- Supplied data -
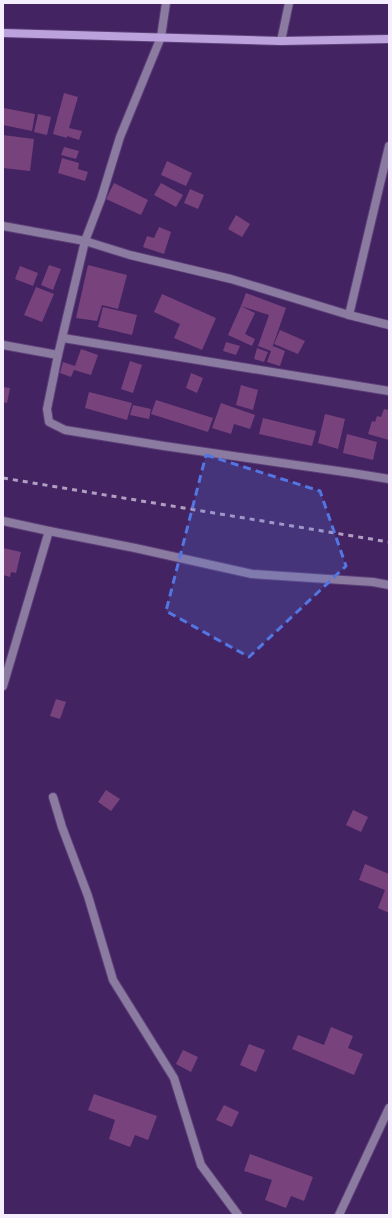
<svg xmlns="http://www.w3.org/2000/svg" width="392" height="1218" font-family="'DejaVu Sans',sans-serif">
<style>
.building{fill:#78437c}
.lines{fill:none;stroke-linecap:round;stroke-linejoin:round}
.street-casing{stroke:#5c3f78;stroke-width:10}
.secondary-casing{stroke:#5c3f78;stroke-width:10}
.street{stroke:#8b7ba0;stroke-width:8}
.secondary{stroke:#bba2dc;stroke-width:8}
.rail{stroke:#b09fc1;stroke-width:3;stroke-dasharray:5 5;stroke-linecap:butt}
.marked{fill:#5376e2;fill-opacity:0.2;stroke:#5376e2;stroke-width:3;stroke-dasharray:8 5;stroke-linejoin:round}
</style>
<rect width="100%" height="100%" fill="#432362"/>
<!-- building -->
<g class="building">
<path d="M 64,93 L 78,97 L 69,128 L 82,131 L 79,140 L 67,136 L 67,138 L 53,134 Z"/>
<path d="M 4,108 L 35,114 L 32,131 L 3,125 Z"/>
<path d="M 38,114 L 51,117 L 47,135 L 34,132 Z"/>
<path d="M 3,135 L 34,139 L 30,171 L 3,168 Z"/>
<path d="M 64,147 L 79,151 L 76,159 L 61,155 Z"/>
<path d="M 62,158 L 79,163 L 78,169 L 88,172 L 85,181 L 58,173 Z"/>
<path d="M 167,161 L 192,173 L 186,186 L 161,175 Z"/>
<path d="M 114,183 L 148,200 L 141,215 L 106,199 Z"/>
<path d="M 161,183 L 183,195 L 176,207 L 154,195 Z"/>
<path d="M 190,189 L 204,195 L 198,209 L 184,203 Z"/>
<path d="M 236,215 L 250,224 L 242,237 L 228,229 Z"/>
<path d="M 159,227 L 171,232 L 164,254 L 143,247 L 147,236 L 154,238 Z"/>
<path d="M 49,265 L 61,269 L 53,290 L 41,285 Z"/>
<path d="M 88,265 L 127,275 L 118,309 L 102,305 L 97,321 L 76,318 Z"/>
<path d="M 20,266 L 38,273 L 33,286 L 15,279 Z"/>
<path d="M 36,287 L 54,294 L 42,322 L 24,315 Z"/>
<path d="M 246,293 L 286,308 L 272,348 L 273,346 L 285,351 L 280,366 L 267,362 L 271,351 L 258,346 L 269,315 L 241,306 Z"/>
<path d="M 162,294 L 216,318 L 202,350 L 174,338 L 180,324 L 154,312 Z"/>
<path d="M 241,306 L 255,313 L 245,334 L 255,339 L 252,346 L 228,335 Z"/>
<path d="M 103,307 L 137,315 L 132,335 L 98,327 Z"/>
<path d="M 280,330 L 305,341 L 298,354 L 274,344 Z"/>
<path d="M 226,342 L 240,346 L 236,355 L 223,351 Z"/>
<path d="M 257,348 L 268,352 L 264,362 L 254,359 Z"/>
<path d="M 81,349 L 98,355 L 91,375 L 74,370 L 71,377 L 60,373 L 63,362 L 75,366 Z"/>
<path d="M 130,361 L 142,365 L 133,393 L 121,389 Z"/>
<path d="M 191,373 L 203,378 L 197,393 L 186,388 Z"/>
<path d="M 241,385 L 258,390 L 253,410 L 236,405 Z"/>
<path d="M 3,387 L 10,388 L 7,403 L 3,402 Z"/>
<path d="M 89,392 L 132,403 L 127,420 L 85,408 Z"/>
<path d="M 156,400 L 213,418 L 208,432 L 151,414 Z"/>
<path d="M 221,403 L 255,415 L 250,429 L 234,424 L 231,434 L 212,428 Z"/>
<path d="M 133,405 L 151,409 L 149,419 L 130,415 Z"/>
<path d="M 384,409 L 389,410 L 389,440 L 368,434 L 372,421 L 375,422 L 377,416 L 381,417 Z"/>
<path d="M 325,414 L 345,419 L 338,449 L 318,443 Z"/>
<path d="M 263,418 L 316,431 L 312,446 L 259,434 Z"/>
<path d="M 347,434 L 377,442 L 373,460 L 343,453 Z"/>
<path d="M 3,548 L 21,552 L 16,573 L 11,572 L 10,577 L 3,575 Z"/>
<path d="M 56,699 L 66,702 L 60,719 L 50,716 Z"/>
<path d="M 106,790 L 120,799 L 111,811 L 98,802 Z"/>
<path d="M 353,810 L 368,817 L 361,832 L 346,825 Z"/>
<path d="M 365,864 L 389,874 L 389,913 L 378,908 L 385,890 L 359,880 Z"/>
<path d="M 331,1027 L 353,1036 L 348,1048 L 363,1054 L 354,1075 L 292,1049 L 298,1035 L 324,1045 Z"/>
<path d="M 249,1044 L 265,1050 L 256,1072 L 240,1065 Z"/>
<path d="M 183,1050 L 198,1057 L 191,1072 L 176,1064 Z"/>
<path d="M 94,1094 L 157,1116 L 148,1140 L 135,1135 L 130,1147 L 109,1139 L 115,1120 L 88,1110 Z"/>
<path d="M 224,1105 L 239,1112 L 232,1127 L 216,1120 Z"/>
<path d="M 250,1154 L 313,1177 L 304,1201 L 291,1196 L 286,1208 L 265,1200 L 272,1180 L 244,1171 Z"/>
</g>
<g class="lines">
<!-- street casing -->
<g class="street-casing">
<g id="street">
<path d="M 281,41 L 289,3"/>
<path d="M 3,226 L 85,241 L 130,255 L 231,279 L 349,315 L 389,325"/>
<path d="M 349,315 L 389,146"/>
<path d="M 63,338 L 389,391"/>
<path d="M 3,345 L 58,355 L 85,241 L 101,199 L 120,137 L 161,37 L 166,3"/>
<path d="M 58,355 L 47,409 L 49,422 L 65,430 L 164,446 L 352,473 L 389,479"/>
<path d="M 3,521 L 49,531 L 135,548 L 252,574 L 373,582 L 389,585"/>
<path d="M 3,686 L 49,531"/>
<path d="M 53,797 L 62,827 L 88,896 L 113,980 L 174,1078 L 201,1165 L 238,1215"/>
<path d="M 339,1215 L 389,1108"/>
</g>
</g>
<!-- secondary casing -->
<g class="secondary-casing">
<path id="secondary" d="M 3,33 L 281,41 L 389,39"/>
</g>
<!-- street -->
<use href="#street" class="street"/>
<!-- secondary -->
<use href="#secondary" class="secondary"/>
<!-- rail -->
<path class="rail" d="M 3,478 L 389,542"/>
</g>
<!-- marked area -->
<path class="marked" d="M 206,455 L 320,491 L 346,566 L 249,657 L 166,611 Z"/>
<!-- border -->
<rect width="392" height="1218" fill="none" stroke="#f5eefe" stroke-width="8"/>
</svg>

* * *

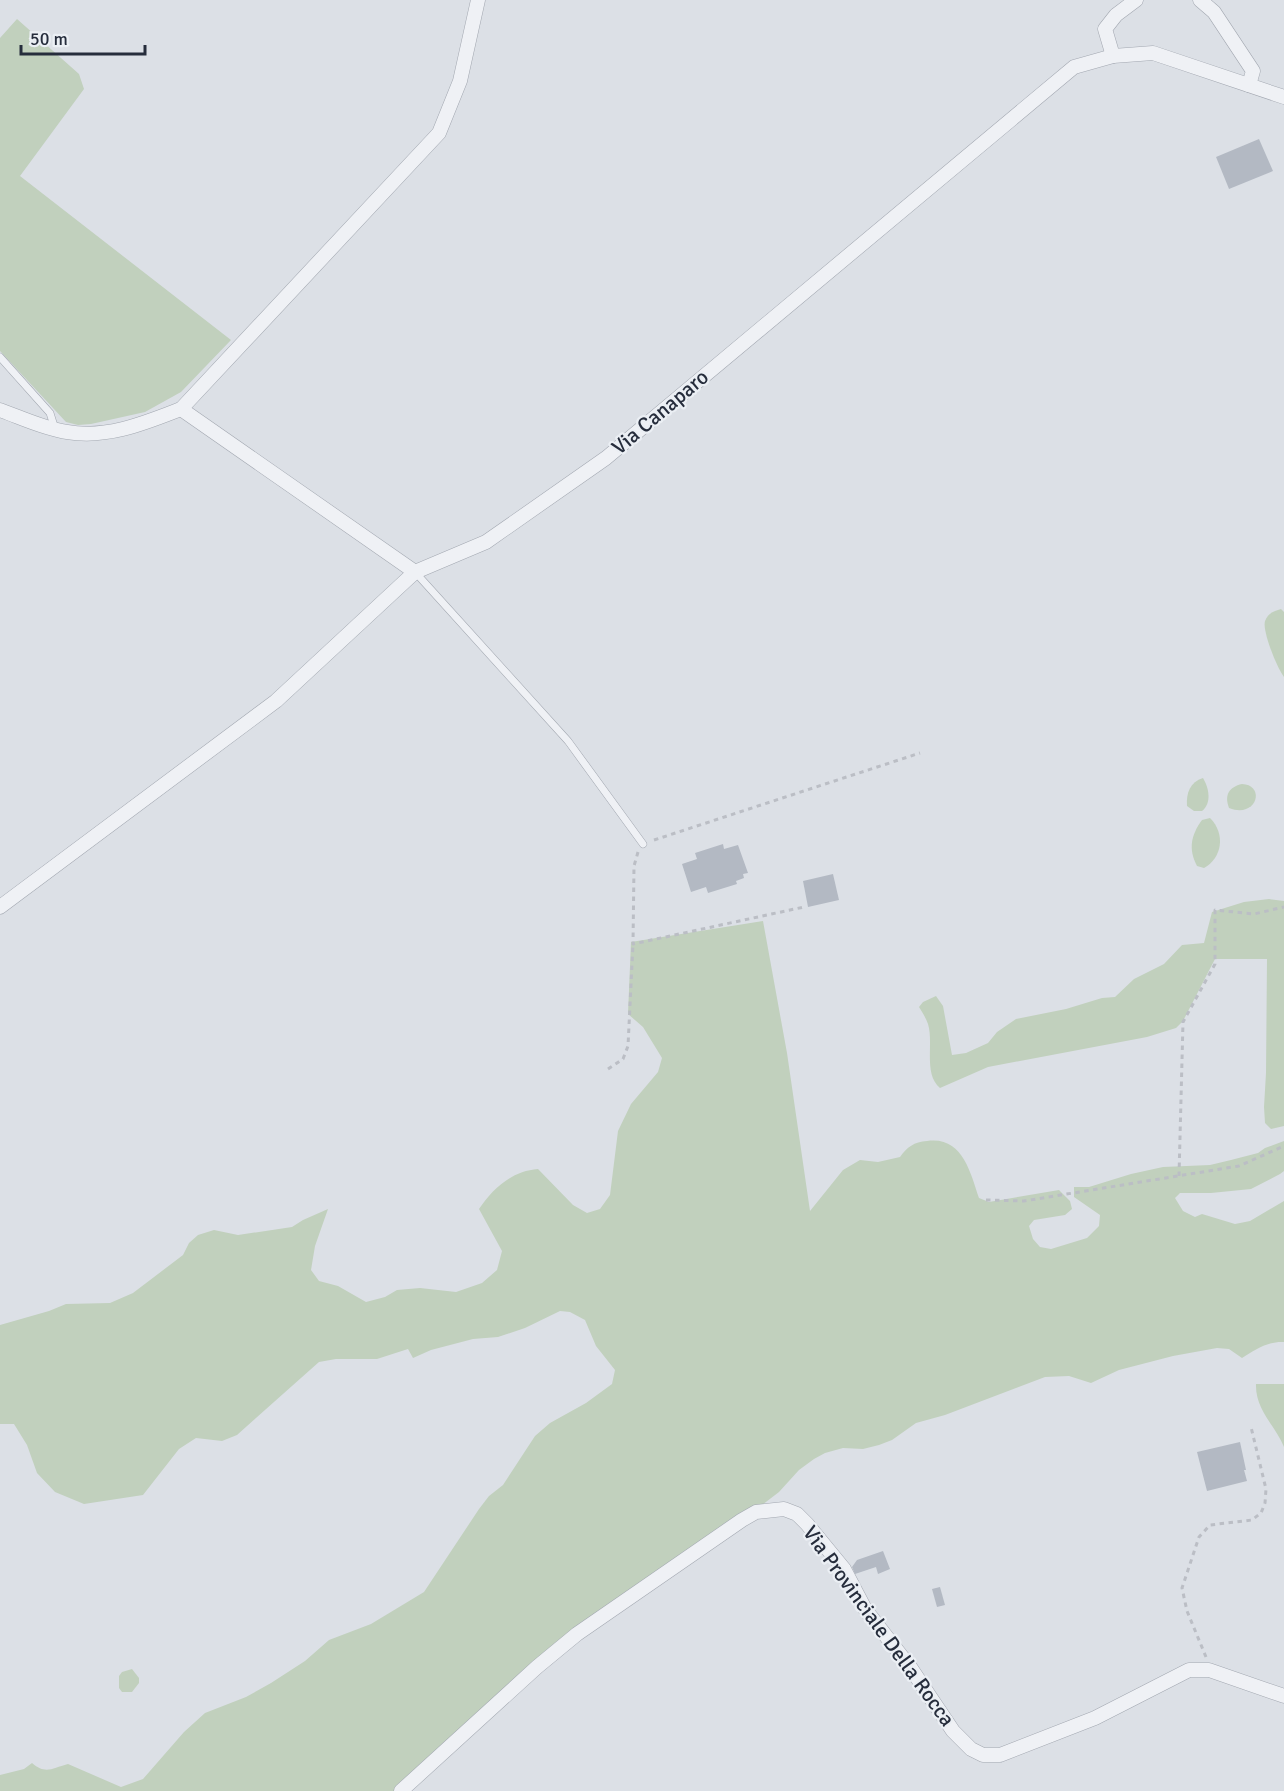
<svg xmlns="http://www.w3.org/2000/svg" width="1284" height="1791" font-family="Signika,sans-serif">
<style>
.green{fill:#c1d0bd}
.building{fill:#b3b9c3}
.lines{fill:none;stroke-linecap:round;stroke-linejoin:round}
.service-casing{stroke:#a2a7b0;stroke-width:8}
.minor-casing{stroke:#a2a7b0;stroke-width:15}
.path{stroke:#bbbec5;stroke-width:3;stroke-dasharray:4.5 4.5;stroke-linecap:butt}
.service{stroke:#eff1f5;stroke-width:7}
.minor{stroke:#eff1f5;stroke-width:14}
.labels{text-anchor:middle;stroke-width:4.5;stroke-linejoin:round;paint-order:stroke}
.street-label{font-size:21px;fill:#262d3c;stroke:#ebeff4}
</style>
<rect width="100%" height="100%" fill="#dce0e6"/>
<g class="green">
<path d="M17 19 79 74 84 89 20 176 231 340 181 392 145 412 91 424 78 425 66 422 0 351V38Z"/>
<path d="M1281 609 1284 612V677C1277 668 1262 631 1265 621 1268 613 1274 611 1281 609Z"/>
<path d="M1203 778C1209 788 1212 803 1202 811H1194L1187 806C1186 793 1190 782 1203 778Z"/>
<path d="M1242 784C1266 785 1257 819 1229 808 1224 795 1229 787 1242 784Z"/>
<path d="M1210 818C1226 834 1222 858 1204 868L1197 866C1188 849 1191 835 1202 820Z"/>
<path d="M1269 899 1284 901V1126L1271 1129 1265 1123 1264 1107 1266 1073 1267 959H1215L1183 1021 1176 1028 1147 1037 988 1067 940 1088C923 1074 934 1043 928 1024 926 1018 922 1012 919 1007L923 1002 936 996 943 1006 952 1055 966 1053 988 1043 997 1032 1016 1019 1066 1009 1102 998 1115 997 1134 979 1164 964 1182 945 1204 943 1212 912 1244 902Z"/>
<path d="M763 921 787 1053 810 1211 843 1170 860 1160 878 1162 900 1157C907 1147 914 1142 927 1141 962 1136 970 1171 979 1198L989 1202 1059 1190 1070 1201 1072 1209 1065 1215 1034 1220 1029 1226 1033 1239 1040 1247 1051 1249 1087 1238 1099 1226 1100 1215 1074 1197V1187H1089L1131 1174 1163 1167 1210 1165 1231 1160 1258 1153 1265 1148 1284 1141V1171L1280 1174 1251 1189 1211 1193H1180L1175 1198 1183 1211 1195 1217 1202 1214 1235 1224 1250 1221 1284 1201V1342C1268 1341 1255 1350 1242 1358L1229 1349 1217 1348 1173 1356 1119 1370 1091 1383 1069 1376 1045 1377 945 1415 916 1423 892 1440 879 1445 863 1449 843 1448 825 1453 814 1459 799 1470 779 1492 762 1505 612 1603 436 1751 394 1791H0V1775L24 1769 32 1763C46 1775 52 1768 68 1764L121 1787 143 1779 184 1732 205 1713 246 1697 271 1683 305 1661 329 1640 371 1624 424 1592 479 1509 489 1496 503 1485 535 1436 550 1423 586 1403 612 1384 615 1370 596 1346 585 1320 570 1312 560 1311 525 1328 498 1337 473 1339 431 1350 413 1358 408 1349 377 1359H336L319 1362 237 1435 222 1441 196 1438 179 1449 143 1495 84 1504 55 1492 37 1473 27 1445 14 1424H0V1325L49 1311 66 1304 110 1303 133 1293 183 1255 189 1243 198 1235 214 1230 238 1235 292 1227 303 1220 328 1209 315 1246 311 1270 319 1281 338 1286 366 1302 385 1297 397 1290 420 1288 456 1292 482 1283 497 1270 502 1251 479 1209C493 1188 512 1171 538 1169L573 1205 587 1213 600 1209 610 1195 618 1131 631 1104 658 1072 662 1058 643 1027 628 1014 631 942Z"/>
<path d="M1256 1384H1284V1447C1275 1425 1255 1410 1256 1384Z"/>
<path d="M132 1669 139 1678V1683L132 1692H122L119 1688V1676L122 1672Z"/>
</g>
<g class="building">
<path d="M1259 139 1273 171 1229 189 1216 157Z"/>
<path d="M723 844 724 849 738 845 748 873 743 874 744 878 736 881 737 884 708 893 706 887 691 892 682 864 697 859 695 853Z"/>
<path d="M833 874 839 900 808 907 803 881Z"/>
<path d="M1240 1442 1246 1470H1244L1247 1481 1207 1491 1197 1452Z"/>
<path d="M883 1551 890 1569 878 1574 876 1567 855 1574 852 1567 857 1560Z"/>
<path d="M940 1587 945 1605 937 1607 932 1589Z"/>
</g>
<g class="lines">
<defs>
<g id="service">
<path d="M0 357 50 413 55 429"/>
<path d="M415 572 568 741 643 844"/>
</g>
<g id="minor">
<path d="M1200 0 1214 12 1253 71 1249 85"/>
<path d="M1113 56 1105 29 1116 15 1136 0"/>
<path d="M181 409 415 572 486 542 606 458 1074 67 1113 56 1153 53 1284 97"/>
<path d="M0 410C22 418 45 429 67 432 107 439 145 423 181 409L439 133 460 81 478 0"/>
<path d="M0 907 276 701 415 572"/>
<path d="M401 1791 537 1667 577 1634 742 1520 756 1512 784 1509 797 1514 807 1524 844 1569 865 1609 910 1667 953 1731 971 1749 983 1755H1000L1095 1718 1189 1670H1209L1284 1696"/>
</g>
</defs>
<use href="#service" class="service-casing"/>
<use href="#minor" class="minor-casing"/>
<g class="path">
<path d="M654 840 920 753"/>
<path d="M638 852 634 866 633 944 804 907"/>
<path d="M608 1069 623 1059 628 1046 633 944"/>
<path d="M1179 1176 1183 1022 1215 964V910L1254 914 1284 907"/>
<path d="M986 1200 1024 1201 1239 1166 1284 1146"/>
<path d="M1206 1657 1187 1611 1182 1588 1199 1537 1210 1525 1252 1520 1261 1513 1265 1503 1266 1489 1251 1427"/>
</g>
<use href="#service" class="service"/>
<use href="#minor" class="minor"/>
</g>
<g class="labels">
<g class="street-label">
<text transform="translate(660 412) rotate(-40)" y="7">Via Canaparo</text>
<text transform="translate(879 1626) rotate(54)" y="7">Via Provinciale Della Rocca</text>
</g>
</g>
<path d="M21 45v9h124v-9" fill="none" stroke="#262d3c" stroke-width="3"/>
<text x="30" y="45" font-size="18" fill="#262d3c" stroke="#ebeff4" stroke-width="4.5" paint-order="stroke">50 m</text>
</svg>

- Task description -
In the records above, collect each line with "labels".

- Answer below -
.labels{text-anchor:middle;stroke-width:4.5;stroke-linejoin:round;paint-order:stroke}
<g class="labels">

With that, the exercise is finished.